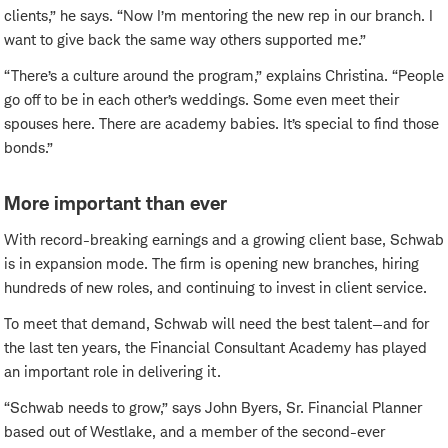
clients,” he says. “Now I’m mentoring the new rep in our branch. I
want to give back the same way others supported me.”
“There’s a culture around the program,” explains Christina. “People
go off to be in each other’s weddings. Some even meet their
spouses here. There are academy babies. It’s special to find those
bonds.”
More important than ever
With record-breaking earnings and a growing client base, Schwab
is in expansion mode. The firm is opening new branches, hiring
hundreds of new roles, and continuing to invest in client service.
To meet that demand, Schwab will need the best talent—and for
the last ten years, the Financial Consultant Academy has played
an important role in delivering it.
“Schwab needs to grow,” says John Byers, Sr. Financial Planner
based out of Westlake, and a member of the second-ever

Task instructions
Go through the listing above and report how many of its lines contain the word "Financial", with only the number as output.

Solution to this task
2